事情があって投稿ができませんでしたので、いまさらという感じもあるかもしれませんが、8月22日付の吉野傍さんの投稿に対しての反論を書かせていただきます。
1.民主集中制をめぐって
「当時のロシアと現在の日本とではまったく社会的状況も経済的水準も違うので、同じ道をたどることになるとは私も思いません」と吉野傍さんは述べています。これまで、民主集中制に対する攻撃の論点の一つに「党内における民主集中制が将来の権力獲得後の独裁につながる」というものがありましたが、その点においては、吉野傍さんもそれを否定されているようなので、これ以上の議論は必要ないと思います。
ところが、吉野さんはあらたな問題として、「日本共産党の現在の組織保守主義(*民主集中制)、は、権力獲得後の独裁をもたらすのではなく、そもそも権力獲得以前に完全に社民化、いや単なるブルジョア改良主義政党に変質する危険性を内包している」という点を上げています。将来的に社会主義・共産主義を目指す綱領を持ち、共産党の党名変更を頑として拒否している現在の日本共産党がどうして「ブルジョア改良主義政党」に変質するのか、よく分かりません。民主集中制を放棄し、党名を変更した外国の党とは、はっきりと違うのではありませんか。現在の日本共産党のさまざまな柔軟な対応から「変質」を述べることはできないのではないでしょうか。
2.アメリカ共産党について
アメリカ共産党が分裂したことについて吉野傍さんはいろいろと述べていますが、アメリカ共産党と日本共産党を「官僚主義政党」という位置づけで同列に見ていいのですか。世界の社会主義政党の中での両党の同一視からは、ソ連崩壊後も日本共産党が組織的なダメージをほとんど受けることなく、むしろそれを乗り越えて前進していることは説明できないでしょう。だからこそ、「特殊な党員統合力」などといった議論を出さなければならなくなったのではないですか。ソ連との関係や国内における政治的位置の違いをまったく無視して、アメリカ共産党の例を持ち出すのは無理があるのではないでしょうか。

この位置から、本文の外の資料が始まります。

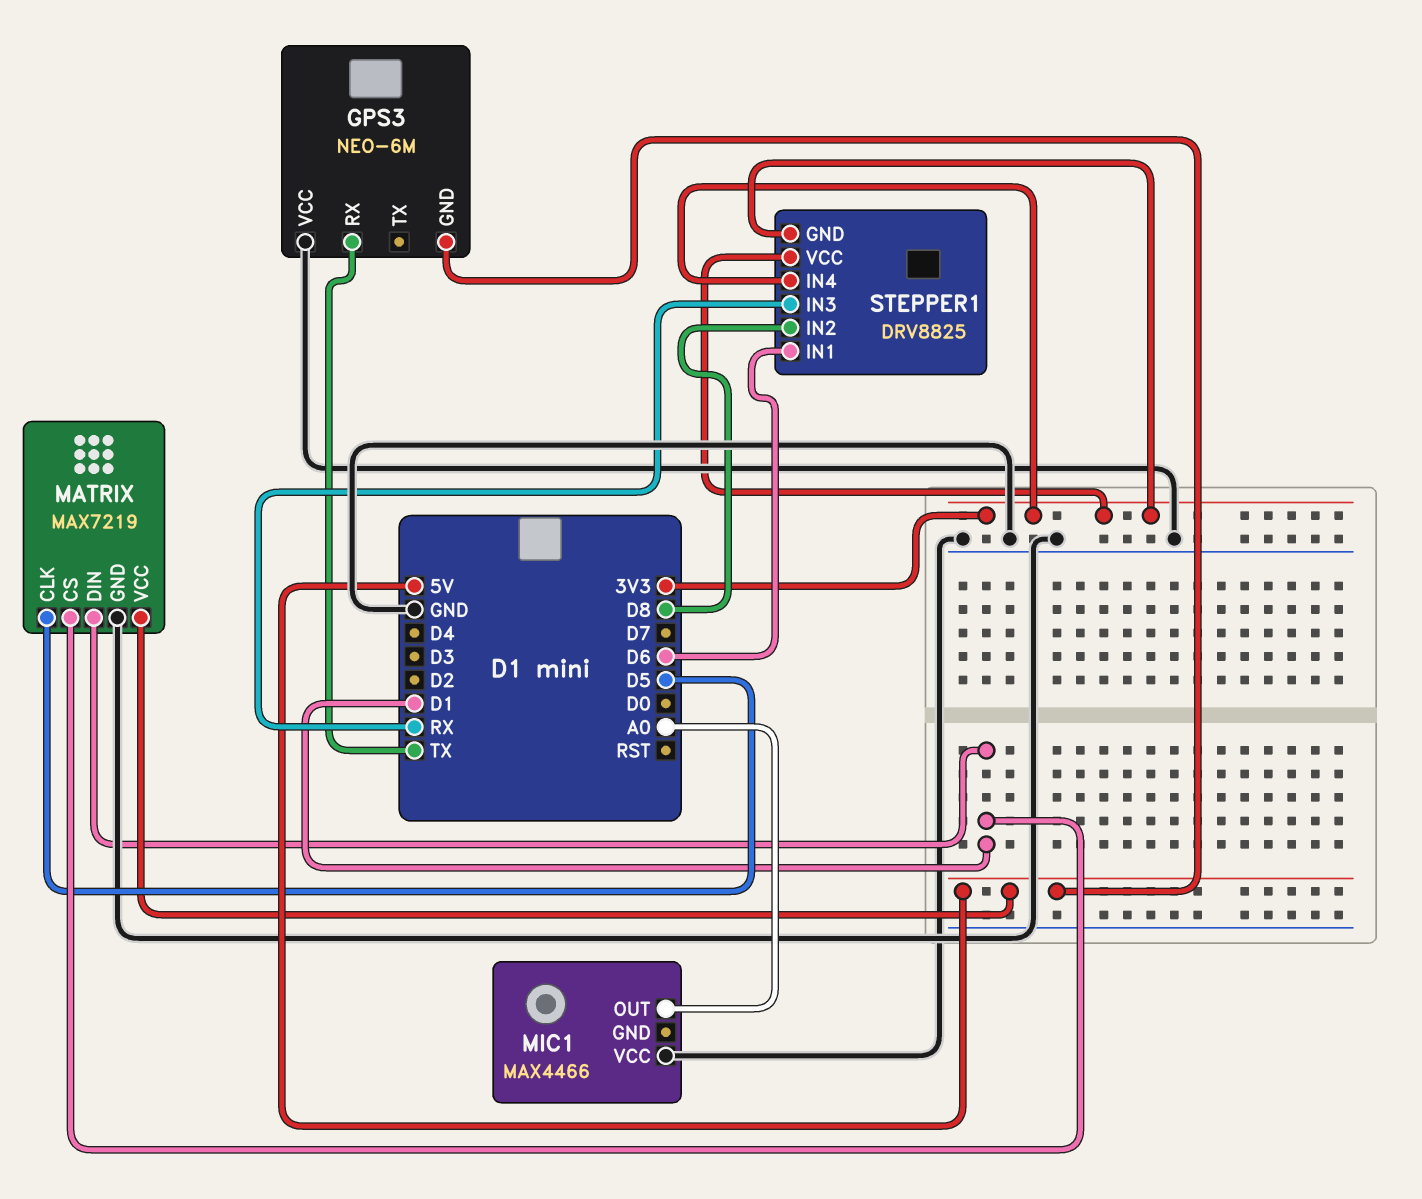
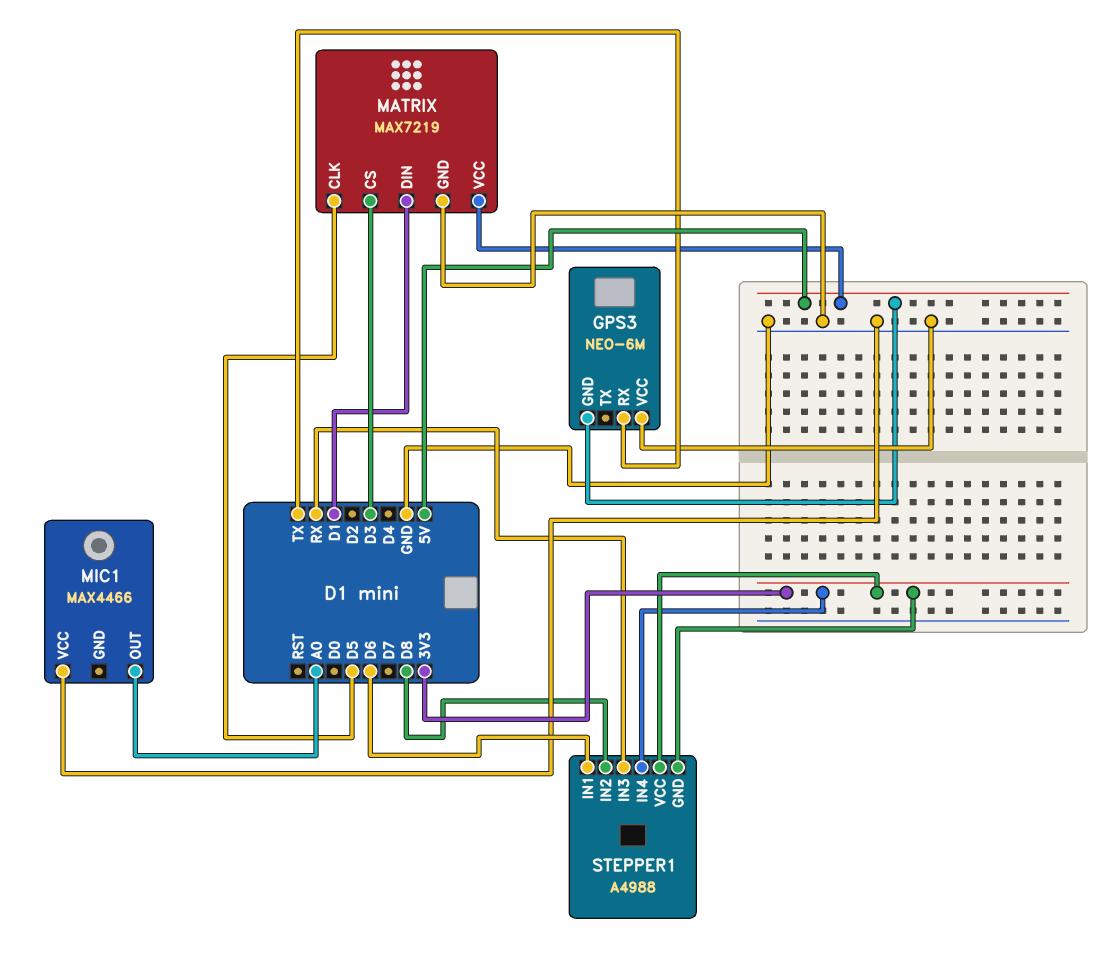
MATRIX pin CS: D1 -> D3
STEPPER1: DRV8825 -> A4988

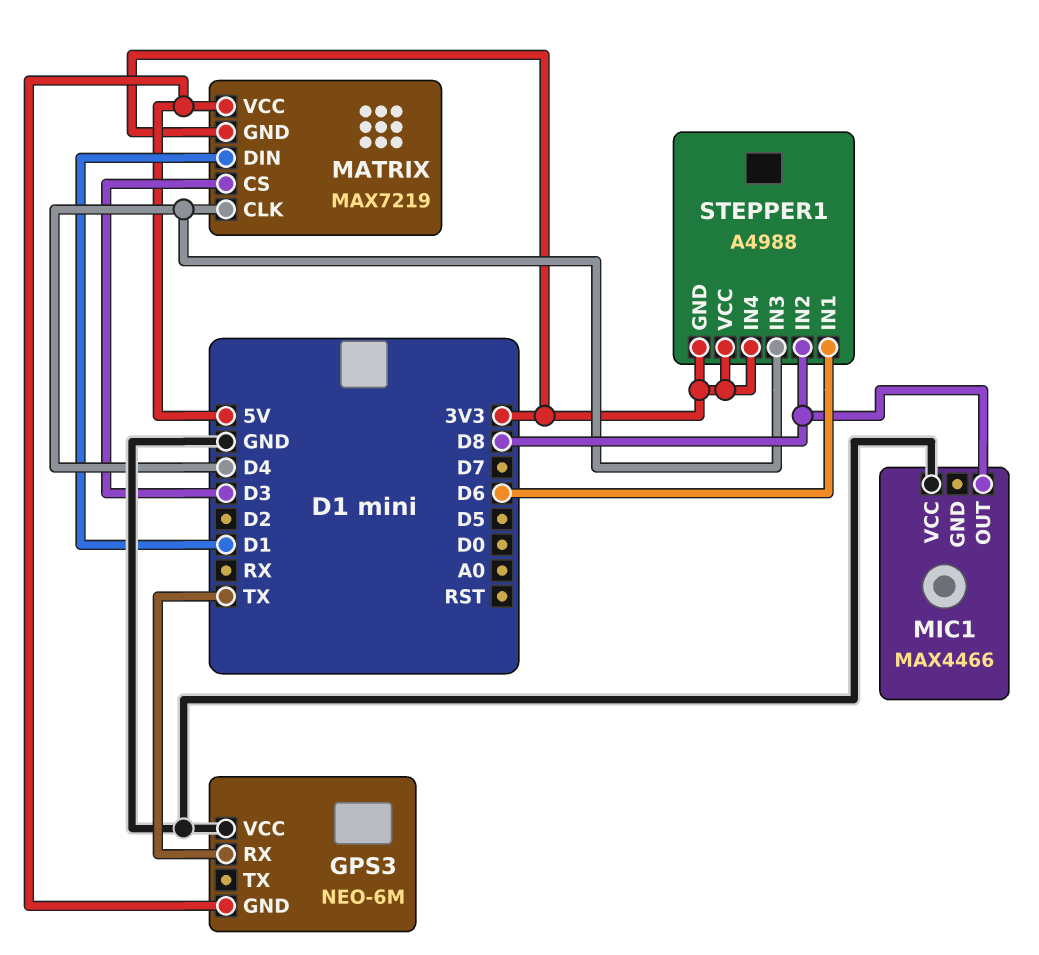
MATRIX pin CLK: D5 -> D4
MATRIX pin GND: GND -> 3V3
MIC1 pin OUT: A0 -> D8
STEPPER1 pin IN3: RX -> D4

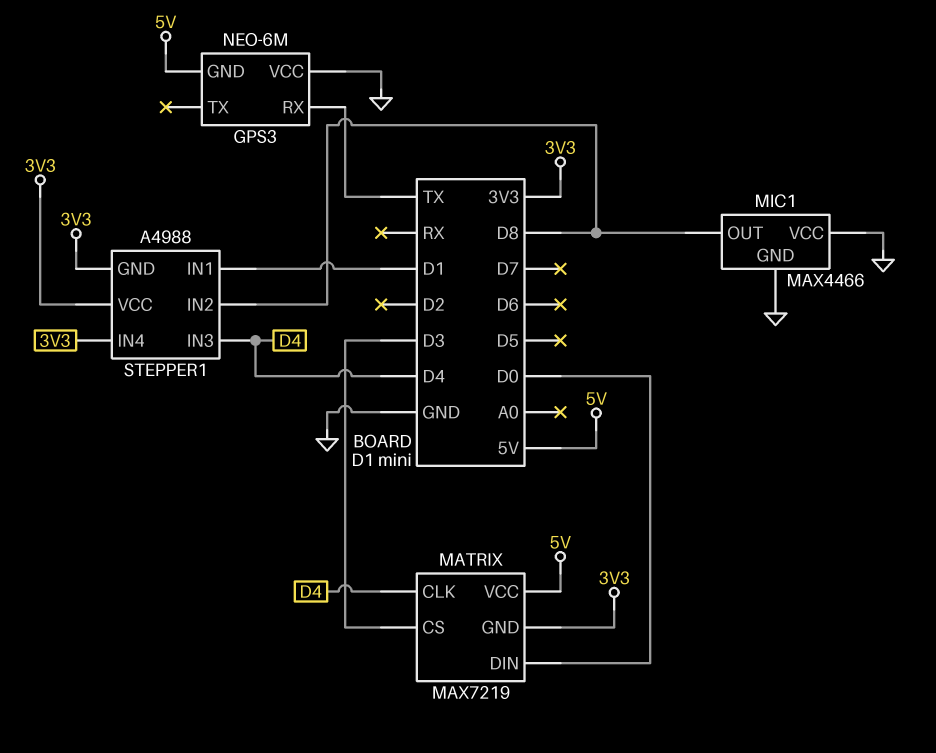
MATRIX pin DIN: D1 -> D0
MIC1 pin GND: none -> GND
STEPPER1 pin IN1: D6 -> D1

そもそもこの議論のはじめは、「多くの『社会主義国』が『崩壊』し、各国の共産主義政党やその運動が低迷している中、日本共産党の存在はきわめて重要だと思います」という私の発言に対する吉野傍さんの反論から始まったものですよね。
3.民主集中制に対する批判・攻撃
『さざ波通信』の投稿において、直接に民主集中制を議論の対象にしたものは確かに多くはないでしょう。しかし、このHPそのものが民主集中制を否定しているところから出発し、分派を肯定し、党外の議論で党への方針変更を迫っているではありませんか。また、「定期的な討論報」といいますが、党は討論クラブではなく日本の民主的変革に責任を負う実践的な組織です。他の党ではやっていない大会前の支部段階からの討論、それをふまえての「討論報」などはされているでしょう(運用面での改良の余地はあるのかもしれませんが)。
4.最後に
共産党を支持する立場からのHPに党員がほとんど参加していないということから、「大多数の党員は党員は、今のところ、どんな立場からであれ、公開討論に参加する気がない」とありますが、このHPは本当に「公開討論」の場なのですか? 匿名を前提とし、正体不明の相手と議論するのが真の意味での公開討論だとは思いません。また、規約に反し、党に対する批判を基本姿勢とするHPに投稿しないのは党員としての当然のあり方だとも思います。
また、私が『さざ波通信』は吉野さんとれんだいじさんによって支えられていると書いたことに対して、吉野傍さんは「これはいくら何でもひどい言いがかりではないですか?」と反論しています。その後、多少の広がりはあるようですが、その議論の段階で編集部の投稿を除いた190通のうちの60通強(3分の1!)を二人の「常連者」がしめ、より重要なのは議論の方向性を常に作っている(作ろうとしている)ことを考えれば、私のいったことは「言いがかり」ではないと思います。
このHPがなければ、私が「『党内での議論のあり方など、制度的な改革を熱望しています』などと語ることもことさえできなかったはずです」と言いますが、このHP上に書かれている程度のことなら、一般紙・誌でも十分に知ることができます(先日の「専従」さんの投稿は別ですが)。